What can I do, I wondered, to help it be more than just another day for him? I had no present to give him; I could not bring food, or string up twinkling lights in his cell. Then it struck me: I could give him a song, an Advent carol.

I started to sing:

O come, O come, Emmanuel, and ransom captive Israel,
That mourns in lonely exile here until the Son of God appear.
Rejoice! Rejoice! Emmanuel shall come to thee, O Israel!

As I sang, his face softened; his eyes looked back in wonder, as if he'd seen a rose blooming in the snow. The voices of visitors quieted down as the song floated out into the visiting room:

O come, Thou Dayspring, come and cheer our spirits by Thine advent here;
Disperse the gloomy clouds of night, and death's dark shadows put to flight.
Rejoice!
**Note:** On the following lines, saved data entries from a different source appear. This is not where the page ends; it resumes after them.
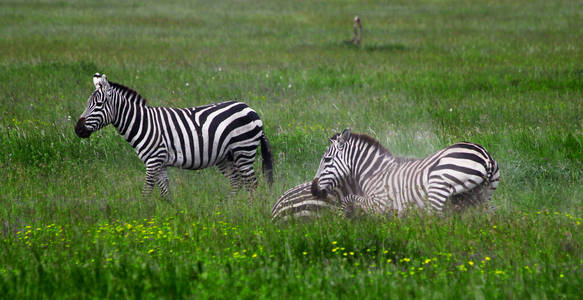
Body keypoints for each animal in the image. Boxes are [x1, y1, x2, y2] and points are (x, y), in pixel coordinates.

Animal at [74, 72, 274, 199]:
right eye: (87, 103)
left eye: (98, 104)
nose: (77, 129)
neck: (143, 123)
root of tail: (251, 109)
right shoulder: (160, 163)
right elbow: (165, 193)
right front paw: (170, 216)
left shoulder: (153, 160)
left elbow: (146, 192)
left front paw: (144, 216)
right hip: (226, 156)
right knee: (236, 182)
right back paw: (230, 207)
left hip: (243, 150)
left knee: (251, 184)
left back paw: (249, 210)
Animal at [312, 128, 500, 216]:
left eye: (327, 160)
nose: (313, 190)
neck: (374, 172)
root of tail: (486, 157)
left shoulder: (380, 202)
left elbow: (349, 198)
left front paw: (346, 216)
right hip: (484, 195)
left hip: (437, 187)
Rejoice! Emmanuel shall come to thee, O Israel!

I will sing that carol again someday, I know; I will hear it again in years to come. But it will never mean more to me than it did in that prison: I was singing to Jesus.

The Gospel of John tells us that this Jesus, whose birth we celebrate, "was in the world, and the world came into being through him; yet the world did not know him." (John 1:10)

He came lowly, a child in a stable, born to parents forced to flee to safety across a nation's borders when Herod's murderous bloodshed began. He grew up in a humble town, practiced a quiet trade. He traveled and taught with ordinary people -- fishermen and the like. How was the world to know him, the Son of God? How would we recognize him today?

Jesus says in Matthew 25: "I was hungry and you gave me food, I was thirsty and you gave me something to drink, I was a stranger and you welcomed me, I was naked and you gave me clothing, I was sick and you took care of me, I was a prisoner and you visited me." Look for me among the least of these, Jesus says; that is where you will find me.

How will we know Jesus this Christmas season, see him in the world around us? Not in a plastic doll cuffed to a creche or an image stamped on a holiday card, but in living, breathing human beings made in the very image of God: the poor, the stranger, the infirm, prisoners. Jesus tells us we encounter him in actions: feeding, welcoming, caring, visiting. It can be demanding and messy; it can take us into dark places; it puts us face to face, sometimes, with aching need.

Jesus did not shrink from us, from our messiness and darkness and need. The Word became flesh and lived among us, full of grace and truth. He comes, even to that prison, where an Advent carol filled the air, about captives and mourning and lonely exile, and the promise of God with us.